Norsk Ukeblad
- Editor: Maj-Lis Stordal
- Categories: Family magazine
- Frequency: Weekly
- Circulation: 32,000 (2024)
- Publisher: Hjemmet Mortensen AB
- Founded: 1933; 93 years ago
- Company: Egmont Group
- Country: Norway
- Based in: Oslo
- Language: Norwegian
- Website: Norsk Ukeblad

= Norsk Ukeblad =

Weekly family magazine in Oslo, Norway

Norsk Ukeblad (English: “Norwegian Weekly Magazine”) is a Norwegian language weekly family magazine published in Oslo, Norway. It has been in circulation in 1933.

==History and profile==
Norsk Ukeblad was established in 1933. It is owned by the Egmont Group and published weekly by the Hjemmet Mortensen AB. The magazine has its headquarters in Oslo. The editor is Maj-Lis Stordal.

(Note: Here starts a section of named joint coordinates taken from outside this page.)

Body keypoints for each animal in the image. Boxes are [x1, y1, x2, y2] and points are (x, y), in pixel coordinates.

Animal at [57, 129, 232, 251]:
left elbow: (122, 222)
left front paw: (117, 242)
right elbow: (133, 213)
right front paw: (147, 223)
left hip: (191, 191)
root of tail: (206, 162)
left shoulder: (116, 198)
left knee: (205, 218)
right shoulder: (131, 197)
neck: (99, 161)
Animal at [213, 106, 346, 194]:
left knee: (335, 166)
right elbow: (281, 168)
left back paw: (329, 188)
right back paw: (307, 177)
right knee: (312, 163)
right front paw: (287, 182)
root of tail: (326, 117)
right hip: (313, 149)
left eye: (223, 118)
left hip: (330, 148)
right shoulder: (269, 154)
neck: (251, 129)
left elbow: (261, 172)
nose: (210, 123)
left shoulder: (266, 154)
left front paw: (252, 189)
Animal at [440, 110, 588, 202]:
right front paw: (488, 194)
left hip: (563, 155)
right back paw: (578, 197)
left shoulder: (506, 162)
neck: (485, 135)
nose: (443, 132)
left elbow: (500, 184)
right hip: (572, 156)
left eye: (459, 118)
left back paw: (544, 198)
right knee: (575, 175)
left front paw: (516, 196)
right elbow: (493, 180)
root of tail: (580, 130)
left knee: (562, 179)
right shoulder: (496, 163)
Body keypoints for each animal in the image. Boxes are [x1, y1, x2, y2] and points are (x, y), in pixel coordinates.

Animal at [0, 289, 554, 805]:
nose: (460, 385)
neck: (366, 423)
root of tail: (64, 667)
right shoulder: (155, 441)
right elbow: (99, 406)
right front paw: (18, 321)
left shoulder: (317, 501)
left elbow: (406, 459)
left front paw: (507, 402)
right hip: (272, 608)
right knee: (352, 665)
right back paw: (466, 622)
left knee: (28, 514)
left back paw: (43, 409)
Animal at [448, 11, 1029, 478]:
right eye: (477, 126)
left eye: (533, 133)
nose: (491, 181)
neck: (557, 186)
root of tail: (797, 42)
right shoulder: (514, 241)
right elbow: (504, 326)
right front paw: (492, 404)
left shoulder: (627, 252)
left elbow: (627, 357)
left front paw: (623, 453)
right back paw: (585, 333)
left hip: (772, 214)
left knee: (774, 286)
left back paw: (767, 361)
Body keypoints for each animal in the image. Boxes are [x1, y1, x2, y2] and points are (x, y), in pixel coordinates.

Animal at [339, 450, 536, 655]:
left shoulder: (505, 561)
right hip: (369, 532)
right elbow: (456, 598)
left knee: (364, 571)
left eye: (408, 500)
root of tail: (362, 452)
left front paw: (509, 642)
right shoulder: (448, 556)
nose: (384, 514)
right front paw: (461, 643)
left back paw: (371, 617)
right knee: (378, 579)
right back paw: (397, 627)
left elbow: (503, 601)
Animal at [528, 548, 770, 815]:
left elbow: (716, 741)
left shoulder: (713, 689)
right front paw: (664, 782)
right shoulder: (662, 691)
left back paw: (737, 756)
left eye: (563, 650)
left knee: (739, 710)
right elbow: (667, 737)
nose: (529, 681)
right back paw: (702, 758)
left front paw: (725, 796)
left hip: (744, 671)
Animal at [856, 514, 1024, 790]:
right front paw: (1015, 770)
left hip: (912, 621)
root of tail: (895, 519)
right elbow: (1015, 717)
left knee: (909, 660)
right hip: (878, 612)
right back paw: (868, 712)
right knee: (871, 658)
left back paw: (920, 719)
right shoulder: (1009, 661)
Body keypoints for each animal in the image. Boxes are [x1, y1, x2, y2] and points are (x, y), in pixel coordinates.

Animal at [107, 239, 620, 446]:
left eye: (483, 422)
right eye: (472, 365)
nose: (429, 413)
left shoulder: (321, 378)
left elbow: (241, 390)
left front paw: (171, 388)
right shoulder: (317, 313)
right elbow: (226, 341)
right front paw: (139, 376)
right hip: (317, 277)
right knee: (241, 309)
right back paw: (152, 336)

Its target group is women 25 years and older. The magazine contains features as well as articles on food, interior decoration, health, fashion, and beauty.

==Circulation==
The circulation of Norsk Ukeblad was 154,000 copies in 2003, making it the second best-selling general interest magazine in Norway. The magazine had a circulation of 126,400 copies in 2006 and 126,591 copies in 2007. In 2013 Norsk Ukeblad was the fifth best-selling magazine in Norway with a circulation of 77,191 copies. The magazine sold 39,796 copies in 2022.